-- RECORD EXTRACTS --

• • • •

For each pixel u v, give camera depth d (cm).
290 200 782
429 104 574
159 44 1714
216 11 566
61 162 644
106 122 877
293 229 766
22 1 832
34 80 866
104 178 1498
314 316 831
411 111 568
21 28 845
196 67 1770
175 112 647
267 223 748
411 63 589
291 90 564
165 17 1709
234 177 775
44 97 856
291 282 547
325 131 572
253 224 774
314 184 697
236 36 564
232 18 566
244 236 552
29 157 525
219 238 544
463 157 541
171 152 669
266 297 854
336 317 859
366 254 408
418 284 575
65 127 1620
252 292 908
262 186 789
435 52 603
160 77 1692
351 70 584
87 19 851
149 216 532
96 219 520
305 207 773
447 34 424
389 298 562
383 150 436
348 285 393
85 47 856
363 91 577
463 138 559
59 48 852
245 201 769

• • • •

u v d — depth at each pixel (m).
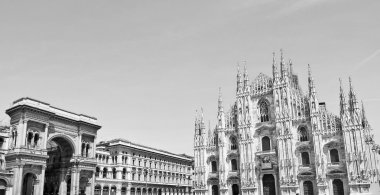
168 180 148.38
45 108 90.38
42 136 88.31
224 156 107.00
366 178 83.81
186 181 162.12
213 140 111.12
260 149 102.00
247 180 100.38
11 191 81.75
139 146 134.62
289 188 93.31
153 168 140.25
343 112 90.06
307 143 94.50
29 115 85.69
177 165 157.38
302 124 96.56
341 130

• • • •

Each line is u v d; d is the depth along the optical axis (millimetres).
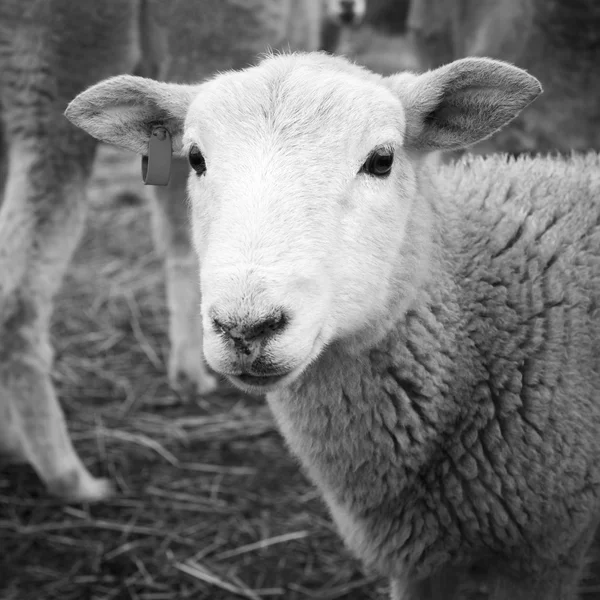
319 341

• • • •

-- TASK OBJECTIVE --
The response should be the listing above, limited to the lines between the one holding "463 157 541" and the one holding "245 201 769", inclusive, reproduced exactly.

-- WRITTEN SOLUTION --
463 157 541
171 152 669
266 297 854
336 317 859
366 254 408
418 284 575
65 127 1620
252 292 908
262 186 789
435 52 603
160 77 1692
351 70 584
87 19 851
149 216 532
96 219 520
305 207 773
447 34 424
389 298 562
383 150 436
348 285 393
85 47 856
363 91 577
463 138 559
59 48 852
245 201 769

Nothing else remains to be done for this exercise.